
           

          *removes hat*

          Actually gravity plays a large part in keeping satellites up, between that and velocity it's the balance of these two things that keep things in orbit not rockets. The only time rockets are ever used is to correct or change course/position of a satellite. Satellites are pulled towards earth by gravity , the earth is a sphere and rough math here it curves roughly 5m for every 8km traveled, so as long as the object you want to keep in orbit exceeds this speed it wont ever fall to earth. Depending at what hieght and where you launch a satellite from you can get them to do funky things like stay in geostantionary orbits for example which is done by having  the satellite in an orbit of just over 35km at this height it matches the rotation of the earth.

           

          Modern bullets don't have oxygen inside then, they have an oxidizing agent in the powder

    • Re: Withouth Oxygen in Space would we see muzzle flash?
      Izjar11

      JediMasterYoda wrote:

       

      First off you wouldn't be able to use conventional weaponry in space because of the gravitational forces of space itself. The only weapons that could be used in space are energy lasers and beam weapons. By looking at the trailer already Call of Duty ****** up that realization.

(Activity 1) In the forum thread about muzzle flash in space, copy the part from "Actually gravity plays" to "of the earth.", replacing "velocity" with "momentum".
(Activity 2)
Answer these from the forum thread about muzzle flash in space:
(a) According to the post on satellites, when are rockets used?
(b) What do modern bullets have in the powder instead of oxygen?
(c) In the quoted post by JediMasterYoda, which weapons could be used in space?
(Activity 3) Write the next part of the forum thread about muzzle flash in space, starting after its last sentence.

(Material shown)

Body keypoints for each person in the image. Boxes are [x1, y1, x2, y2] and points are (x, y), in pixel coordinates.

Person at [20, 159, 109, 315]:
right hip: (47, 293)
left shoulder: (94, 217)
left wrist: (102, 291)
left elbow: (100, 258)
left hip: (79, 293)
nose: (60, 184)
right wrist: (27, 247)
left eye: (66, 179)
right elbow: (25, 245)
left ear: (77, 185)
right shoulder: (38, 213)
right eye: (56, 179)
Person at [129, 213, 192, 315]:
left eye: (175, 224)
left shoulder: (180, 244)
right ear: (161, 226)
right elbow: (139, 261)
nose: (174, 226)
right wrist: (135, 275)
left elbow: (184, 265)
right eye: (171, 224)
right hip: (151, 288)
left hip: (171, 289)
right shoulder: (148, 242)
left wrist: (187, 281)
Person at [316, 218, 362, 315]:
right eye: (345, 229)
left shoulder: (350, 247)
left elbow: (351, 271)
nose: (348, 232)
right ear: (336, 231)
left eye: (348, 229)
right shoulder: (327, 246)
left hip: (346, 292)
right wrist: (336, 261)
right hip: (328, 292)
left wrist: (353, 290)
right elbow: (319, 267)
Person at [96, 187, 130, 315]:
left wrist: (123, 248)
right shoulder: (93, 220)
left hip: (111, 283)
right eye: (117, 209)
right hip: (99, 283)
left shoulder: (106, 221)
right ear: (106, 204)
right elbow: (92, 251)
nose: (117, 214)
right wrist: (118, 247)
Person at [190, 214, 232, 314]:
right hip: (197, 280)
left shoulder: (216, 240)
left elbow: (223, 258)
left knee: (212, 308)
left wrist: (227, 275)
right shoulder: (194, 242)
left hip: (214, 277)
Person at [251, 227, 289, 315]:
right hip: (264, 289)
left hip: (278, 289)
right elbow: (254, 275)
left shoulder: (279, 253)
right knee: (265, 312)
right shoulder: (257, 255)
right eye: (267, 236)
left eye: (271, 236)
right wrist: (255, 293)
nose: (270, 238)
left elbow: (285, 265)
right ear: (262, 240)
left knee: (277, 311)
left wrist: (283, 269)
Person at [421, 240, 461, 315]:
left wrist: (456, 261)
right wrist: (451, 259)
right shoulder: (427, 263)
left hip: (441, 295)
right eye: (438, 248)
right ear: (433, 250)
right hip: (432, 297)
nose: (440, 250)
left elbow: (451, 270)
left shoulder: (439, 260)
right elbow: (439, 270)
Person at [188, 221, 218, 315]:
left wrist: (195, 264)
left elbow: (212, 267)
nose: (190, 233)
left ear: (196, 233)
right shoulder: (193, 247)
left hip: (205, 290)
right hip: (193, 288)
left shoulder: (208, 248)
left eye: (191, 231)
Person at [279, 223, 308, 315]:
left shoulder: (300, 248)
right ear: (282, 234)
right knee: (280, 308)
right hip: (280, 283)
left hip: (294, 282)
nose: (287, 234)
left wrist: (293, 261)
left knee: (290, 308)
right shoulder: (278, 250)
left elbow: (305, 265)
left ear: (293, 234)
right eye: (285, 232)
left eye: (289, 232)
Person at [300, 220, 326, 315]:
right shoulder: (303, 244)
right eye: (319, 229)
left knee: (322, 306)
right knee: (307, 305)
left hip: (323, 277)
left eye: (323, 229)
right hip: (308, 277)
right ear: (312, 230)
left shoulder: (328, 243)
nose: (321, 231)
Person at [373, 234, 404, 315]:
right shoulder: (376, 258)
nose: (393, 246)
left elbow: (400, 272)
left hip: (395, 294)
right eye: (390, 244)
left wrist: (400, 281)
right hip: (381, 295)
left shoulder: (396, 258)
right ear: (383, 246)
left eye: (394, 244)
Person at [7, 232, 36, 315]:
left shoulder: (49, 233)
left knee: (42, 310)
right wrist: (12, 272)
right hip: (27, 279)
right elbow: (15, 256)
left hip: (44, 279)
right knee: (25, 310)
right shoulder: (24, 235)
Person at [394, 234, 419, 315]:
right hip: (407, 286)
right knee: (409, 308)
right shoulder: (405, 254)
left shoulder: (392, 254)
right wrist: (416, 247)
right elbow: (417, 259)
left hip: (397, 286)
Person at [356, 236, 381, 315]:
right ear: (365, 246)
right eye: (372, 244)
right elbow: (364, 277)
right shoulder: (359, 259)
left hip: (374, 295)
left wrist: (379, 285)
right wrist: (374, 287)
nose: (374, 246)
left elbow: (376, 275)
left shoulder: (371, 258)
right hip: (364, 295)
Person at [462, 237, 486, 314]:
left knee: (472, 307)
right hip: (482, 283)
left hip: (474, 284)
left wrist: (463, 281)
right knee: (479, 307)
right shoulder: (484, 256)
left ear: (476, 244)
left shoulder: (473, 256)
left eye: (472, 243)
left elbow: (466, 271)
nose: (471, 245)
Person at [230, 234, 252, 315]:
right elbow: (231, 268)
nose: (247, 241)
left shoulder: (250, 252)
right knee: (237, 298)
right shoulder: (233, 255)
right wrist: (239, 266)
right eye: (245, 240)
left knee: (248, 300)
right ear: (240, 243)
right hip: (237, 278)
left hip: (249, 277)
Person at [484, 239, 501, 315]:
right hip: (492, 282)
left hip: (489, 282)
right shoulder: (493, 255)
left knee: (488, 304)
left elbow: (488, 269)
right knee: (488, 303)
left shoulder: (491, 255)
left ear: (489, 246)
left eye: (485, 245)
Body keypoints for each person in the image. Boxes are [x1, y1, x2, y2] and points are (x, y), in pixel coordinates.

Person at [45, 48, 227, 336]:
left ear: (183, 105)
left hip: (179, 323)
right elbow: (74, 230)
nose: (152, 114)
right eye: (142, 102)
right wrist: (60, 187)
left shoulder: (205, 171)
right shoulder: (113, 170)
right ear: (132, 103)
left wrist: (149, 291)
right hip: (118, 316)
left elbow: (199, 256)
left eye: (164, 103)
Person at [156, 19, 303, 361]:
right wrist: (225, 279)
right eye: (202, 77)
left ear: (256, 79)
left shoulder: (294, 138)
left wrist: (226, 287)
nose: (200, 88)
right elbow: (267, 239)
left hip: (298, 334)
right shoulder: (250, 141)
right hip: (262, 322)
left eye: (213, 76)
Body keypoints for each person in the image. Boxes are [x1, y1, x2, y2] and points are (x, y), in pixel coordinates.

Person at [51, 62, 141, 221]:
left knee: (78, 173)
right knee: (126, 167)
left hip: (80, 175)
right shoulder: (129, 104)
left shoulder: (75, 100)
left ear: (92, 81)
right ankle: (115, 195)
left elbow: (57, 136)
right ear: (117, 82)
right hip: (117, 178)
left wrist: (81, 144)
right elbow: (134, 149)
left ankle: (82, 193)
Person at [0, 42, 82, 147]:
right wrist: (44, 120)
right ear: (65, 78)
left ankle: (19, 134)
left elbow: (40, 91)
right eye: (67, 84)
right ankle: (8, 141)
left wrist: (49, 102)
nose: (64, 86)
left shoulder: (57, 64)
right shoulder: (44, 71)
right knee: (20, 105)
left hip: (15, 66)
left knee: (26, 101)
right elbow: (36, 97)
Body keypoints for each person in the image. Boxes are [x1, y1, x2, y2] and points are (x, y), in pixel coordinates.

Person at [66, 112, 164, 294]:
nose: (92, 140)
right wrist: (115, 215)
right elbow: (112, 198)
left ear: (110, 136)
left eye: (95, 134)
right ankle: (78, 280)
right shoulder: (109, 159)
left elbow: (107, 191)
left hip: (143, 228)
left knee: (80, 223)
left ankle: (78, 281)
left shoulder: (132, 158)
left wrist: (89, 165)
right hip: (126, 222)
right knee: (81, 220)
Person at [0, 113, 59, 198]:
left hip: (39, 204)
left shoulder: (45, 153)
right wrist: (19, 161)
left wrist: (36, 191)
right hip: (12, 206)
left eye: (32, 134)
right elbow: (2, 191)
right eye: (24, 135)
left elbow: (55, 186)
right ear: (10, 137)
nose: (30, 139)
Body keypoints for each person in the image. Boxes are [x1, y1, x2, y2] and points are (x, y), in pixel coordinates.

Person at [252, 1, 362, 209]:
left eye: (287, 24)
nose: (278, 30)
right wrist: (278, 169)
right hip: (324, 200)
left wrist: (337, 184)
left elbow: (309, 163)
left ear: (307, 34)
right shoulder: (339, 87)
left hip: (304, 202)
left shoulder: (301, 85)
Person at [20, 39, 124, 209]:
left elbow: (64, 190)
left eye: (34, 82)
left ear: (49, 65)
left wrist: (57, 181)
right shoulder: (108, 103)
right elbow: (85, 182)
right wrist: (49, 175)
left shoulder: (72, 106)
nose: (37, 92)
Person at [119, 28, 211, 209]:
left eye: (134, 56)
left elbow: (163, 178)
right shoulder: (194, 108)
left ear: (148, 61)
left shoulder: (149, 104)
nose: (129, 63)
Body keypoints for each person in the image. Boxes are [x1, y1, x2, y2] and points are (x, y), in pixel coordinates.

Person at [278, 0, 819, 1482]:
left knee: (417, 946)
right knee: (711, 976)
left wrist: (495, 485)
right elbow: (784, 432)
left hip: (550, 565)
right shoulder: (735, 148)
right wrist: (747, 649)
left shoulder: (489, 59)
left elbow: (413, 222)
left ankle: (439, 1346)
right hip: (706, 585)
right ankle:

(Answer area 1)
Actually gravity plays a large part in keeping satellites up, between that and momentum it's the balance of these two things that keep things in orbit not rockets. The only time rockets are ever used is to correct or change course/position of a satellite. Satellites are pulled towards earth by gravity , the earth is a sphere and rough math here it curves roughly 5m for every 8km traveled, so as long as the object you want to keep in orbit exceeds this speed it wont ever fall to earth. Depending at what hieght and where you launch a satellite from you can get them to do funky things like stay in geostantionary orbits for example which is done by having  the satellite in an orbit of just over 35km at this height it matches the rotation of the earth.

(Answer area 2)
(a) Only to correct or change the course or position of a satellite.
(b) An oxidizing agent.
(c) Energy lasers and beam weapons.

(Answer area 3)
      what ever your smoking, must be good stuff.

    • Re: Withouth Oxygen in Space would we see muzzle flash?
      zvers

      It's not because of gravity there Bill Nye. It's called oxygen. Gunpowder + spark needs flame to ignite, generating the pressure to send the projectile down the barrel. The question is, can bullet casings hold enough oxygen to provide enough air to cause a flame? Have you ever even fired real gun buddy? Obviously not. Well, your probably too young or some other factor.

       

      Wouldn't gravity stop a speeding commit or asteroid then too?

       

      I don't mean to harp on you man but it's very easy to get real info if you don't know instead of posting what you THINK is the right answer.

    • Re: Withouth Oxygen in Space would we see muzzle flash?
      Ex-inm8

      sorry "JEDI MASTER YODA" you watch to much star wars lol no offence

  • Re: Withouth Oxygen in Space would we see muzzle flash?
    WolfRidge

    The oxygen is contained within the gunpowder, so it would work, not the same as on earth but it would fire, I still think there would be a muzzle flash just probably less than normal.

  • Re: Withouth Oxygen in Space would we see muzzle flash?
    MASSBLASTER

    Yes you can use a gun in space. Yes it will fire. The Primer/Blast-cap fires from a CHEMICAL reaction. The real question is what about compression's?

     

    What Would Happen If You Shot a Gun In Space? | Can Guns Fire In Space? | Can I Shoot a Gun in Space? | LiveScience

     

     

     

    Sorry for the edit forgot to add the link Duhuh!

  • Re: Withouth Oxygen in Space would we see muzzle flash?
    robbierocket

    There would be no muzzle flash (when refering to muzzle flash as the fancy flash appearing outside of a gun barrel), simply because of there being no air (or oxygen) in that place. If a gun can be fired then by the very nature of the event there will be a minor burst of light within the barrel.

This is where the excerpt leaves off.